The engineering applications and implications of the work of Harbin Institute of Technology scientists are in improving contact-based inspection of free-form surfaces, especially when measurement accuracy must be maintained without collecting an unnecessarily large number of probing points. It is relevant to CMM inspection and contact-probe-based on-machine measurement, where point distribution controls inspection time, reconstruction accuracy, and surface-quality evaluation.   We can think of a direct engineering implication is that inspection programs for known free-form surfaces can be made more efficient by deriving sampling points from a simplified mesh rather than using uniform or blind sampling. Uniform sampling is simple and widely usable, although it assigns the same sampling logic to regions whose geometry may vary substantially. By simplifying the CAD- or parametric-surface mesh under multiple constraints and using the retained vertices as measurement points, the sampling plan remains tied to the actual geometric character of the part rather than to a fixed grid. For industrial inspection, that is important because many free-form surfaces contain regions where curvature, local shape variation, and surface area coverage must be balanced rather than considered separately.

Optical measurement methods can be difficult when surfaces are reflective, blackened after heat treatment, or measured under less controlled in-site conditions, while chromatic confocal measurement can be limited by surface slope. The new study therefore positions contact measurement as a robust option for such cases. A better adaptive sampling strategy could help make contact-based inspection more practical in machining environments where dense probing would consume too much time but sparse probing could miss important geometric deviation. Another application is in reducing inspection time while preserving useful accuracy. In the simulation, the proposed method achieved lower reconstruction error than uniform sampling, QEM-based sampling, and edge-constrained sampling when using the same number of sampling points.
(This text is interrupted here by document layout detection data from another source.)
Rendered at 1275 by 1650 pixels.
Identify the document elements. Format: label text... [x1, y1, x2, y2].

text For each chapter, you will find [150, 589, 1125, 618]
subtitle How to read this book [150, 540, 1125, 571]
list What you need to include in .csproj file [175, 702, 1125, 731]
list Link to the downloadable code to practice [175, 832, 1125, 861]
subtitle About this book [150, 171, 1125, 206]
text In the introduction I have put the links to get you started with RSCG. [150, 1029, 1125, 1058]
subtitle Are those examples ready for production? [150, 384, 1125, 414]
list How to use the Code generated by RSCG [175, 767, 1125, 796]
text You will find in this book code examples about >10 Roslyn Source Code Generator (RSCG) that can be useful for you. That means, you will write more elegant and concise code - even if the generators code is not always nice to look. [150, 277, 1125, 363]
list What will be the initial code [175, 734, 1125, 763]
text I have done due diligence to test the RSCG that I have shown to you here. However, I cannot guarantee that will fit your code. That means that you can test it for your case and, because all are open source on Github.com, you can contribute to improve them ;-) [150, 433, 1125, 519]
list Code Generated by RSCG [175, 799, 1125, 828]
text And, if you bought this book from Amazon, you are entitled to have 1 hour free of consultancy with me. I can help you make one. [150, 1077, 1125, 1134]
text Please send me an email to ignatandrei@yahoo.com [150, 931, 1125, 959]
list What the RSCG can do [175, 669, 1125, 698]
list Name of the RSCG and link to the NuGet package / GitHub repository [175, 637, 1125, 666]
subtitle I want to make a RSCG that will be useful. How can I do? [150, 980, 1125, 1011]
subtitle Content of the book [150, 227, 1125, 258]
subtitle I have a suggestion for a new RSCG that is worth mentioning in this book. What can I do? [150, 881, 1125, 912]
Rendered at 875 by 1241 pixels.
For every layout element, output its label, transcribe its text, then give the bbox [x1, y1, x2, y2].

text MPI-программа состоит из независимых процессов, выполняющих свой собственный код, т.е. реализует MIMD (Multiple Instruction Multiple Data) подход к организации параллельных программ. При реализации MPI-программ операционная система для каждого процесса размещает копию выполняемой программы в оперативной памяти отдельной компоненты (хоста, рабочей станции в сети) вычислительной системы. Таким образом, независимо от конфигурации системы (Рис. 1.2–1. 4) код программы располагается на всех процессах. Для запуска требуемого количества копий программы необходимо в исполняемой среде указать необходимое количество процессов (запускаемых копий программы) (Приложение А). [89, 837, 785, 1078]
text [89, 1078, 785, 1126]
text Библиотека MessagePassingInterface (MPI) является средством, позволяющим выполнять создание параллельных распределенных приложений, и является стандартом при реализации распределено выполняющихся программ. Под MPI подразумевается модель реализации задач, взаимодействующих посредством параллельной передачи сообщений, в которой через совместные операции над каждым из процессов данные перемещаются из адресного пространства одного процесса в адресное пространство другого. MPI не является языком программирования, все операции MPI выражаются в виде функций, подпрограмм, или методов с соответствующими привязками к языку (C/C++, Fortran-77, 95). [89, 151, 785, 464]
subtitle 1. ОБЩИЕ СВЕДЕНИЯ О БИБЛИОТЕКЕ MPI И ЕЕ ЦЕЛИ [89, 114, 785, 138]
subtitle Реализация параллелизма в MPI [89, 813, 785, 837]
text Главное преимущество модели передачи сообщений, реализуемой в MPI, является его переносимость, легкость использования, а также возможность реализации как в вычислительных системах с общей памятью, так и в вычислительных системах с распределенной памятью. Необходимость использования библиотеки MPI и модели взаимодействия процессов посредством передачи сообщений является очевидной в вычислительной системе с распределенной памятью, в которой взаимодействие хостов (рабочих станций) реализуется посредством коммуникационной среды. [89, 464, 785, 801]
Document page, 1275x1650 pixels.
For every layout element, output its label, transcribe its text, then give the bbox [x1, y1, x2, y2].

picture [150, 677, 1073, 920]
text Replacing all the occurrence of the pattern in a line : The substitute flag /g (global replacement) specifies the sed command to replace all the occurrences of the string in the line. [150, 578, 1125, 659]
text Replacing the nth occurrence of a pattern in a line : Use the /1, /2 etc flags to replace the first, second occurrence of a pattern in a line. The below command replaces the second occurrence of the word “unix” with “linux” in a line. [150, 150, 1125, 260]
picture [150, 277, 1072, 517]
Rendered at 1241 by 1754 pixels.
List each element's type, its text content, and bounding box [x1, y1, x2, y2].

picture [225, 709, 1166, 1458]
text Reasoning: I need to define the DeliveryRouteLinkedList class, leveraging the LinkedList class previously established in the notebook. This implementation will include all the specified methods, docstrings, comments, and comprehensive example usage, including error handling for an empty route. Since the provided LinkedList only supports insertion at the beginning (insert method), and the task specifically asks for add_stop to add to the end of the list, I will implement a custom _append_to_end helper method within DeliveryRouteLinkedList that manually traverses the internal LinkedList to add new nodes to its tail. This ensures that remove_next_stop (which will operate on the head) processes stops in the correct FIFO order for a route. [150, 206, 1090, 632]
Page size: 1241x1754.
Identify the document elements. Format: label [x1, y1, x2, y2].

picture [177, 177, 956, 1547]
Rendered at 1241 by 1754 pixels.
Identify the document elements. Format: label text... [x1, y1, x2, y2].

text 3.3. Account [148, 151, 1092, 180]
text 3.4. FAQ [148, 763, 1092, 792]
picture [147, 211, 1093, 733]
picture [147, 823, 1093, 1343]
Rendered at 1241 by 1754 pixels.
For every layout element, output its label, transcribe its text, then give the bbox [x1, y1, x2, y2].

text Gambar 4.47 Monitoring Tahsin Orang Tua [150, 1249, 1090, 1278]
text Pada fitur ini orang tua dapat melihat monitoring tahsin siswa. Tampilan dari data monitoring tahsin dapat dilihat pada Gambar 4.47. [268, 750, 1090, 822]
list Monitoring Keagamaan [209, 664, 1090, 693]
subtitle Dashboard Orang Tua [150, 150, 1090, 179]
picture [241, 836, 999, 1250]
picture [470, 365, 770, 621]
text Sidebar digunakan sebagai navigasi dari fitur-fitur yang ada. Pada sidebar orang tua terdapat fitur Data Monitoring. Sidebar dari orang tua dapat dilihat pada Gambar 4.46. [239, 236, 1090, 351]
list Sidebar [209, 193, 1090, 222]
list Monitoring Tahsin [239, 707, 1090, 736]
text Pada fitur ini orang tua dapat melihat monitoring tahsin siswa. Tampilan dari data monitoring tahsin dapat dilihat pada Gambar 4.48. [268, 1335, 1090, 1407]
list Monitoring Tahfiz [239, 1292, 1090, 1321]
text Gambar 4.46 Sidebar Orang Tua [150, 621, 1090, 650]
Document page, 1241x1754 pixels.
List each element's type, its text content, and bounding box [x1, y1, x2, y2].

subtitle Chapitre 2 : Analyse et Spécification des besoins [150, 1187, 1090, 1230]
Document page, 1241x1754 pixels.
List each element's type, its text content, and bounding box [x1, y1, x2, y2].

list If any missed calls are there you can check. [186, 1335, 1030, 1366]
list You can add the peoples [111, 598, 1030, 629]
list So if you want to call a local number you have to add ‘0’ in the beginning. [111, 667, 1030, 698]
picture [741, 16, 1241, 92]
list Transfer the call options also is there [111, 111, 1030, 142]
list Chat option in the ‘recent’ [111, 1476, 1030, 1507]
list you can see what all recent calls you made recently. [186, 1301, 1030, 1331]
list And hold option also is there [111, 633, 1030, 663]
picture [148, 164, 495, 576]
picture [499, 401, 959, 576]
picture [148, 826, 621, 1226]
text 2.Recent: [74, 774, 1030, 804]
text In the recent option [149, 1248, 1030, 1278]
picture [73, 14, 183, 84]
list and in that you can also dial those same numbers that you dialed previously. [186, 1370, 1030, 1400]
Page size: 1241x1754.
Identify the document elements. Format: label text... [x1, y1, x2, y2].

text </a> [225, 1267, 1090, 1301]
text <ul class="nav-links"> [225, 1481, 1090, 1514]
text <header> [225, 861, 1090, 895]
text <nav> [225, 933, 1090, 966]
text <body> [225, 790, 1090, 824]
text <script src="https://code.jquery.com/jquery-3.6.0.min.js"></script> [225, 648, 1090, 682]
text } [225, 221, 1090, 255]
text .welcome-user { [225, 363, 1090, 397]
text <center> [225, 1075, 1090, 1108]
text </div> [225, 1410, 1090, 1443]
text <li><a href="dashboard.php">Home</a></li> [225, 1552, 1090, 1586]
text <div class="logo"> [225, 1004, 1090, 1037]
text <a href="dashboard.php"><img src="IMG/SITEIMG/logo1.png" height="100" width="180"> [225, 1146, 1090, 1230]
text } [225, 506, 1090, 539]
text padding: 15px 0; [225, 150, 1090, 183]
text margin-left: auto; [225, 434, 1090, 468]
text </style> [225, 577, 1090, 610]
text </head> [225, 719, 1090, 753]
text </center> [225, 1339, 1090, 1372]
The sampling-point quantity analysis also indicates that the method retains comparatively stable accuracy even when the point count is reduced. A robot-milled wave surface was measured using a CMM, and the proposed sampling strategy gave maximum and mean milling errors close to the high-density reference measurement. The reported deviations from the high-density reference remained within the stated accuracy criterion, supporting practical inspection of machined free-form surfaces rather than only numerical reconstruction. By combining quadratic error, quadratic mean curvature, and an area preservation factor, the method balances surface-feature sensitivity with sampling uniformity. The area preservation factor makes the sampling distribution more balanced, helping each measurement point represent a reasonable surface patch.